*** DATA TO USE ***
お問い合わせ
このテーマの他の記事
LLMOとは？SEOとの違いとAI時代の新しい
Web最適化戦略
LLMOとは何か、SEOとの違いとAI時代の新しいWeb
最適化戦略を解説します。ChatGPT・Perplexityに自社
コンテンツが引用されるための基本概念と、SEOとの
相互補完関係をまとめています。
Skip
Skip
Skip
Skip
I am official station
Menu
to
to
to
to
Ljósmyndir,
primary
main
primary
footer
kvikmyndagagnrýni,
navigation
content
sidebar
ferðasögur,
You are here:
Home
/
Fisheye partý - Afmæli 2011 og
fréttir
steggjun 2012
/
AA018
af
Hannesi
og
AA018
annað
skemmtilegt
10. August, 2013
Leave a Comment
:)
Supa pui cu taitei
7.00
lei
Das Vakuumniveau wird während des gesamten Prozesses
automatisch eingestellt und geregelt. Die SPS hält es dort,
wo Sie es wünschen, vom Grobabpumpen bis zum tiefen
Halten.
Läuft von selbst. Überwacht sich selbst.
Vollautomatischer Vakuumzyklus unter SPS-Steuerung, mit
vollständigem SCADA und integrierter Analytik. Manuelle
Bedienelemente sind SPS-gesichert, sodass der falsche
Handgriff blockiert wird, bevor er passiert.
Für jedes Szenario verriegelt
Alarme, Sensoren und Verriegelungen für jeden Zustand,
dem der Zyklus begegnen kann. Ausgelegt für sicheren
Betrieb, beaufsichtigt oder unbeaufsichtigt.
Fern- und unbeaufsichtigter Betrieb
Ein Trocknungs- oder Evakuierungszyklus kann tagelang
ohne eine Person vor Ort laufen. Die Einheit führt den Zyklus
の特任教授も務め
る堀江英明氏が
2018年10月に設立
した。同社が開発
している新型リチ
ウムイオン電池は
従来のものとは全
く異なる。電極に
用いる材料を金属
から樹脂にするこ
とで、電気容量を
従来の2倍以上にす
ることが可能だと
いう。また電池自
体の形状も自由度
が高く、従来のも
*** End of DATA TO USE ***
» **EXERCISE BRIEF**
Retype the complete listing exactly.

» **ANSWER BOX**
お問い合わせ
このテーマの他の記事
LLMOとは？SEOとの違いとAI時代の新しい
Web最適化戦略
LLMOとは何か、SEOとの違いとAI時代の新しいWeb
最適化戦略を解説します。ChatGPT・Perplexityに自社
コンテンツが引用されるための基本概念と、SEOとの
相互補完関係をまとめています。
Skip
Skip
Skip
Skip
I am official station
Menu
to
to
to
to
Ljósmyndir,
primary
main
primary
footer
kvikmyndagagnrýni,
navigation
content
sidebar
ferðasögur,
You are here:
Home
/
Fisheye partý - Afmæli 2011 og
fréttir
steggjun 2012
/
AA018
af
Hannesi
og
AA018
annað
skemmtilegt
10. August, 2013
Leave a Comment
:)
Supa pui cu taitei
7.00
lei
Das Vakuumniveau wird während des gesamten Prozesses
automatisch eingestellt und geregelt. Die SPS hält es dort,
wo Sie es wünschen, vom Grobabpumpen bis zum tiefen
Halten.
Läuft von selbst. Überwacht sich selbst.
Vollautomatischer Vakuumzyklus unter SPS-Steuerung, mit
vollständigem SCADA und integrierter Analytik. Manuelle
Bedienelemente sind SPS-gesichert, sodass der falsche
Handgriff blockiert wird, bevor er passiert.
Für jedes Szenario verriegelt
Alarme, Sensoren und Verriegelungen für jeden Zustand,
dem der Zyklus begegnen kann. Ausgelegt für sicheren
Betrieb, beaufsichtigt oder unbeaufsichtigt.
Fern- und unbeaufsichtigter Betrieb
Ein Trocknungs- oder Evakuierungszyklus kann tagelang
ohne eine Person vor Ort laufen. Die Einheit führt den Zyklus
の特任教授も務め
る堀江英明氏が
2018年10月に設立
した。同社が開発
している新型リチ
ウムイオン電池は
従来のものとは全
く異なる。電極に
用いる材料を金属
から樹脂にするこ
とで、電気容量を
従来の2倍以上にす
ることが可能だと
いう。また電池自
体の形状も自由度
が高く、従来のも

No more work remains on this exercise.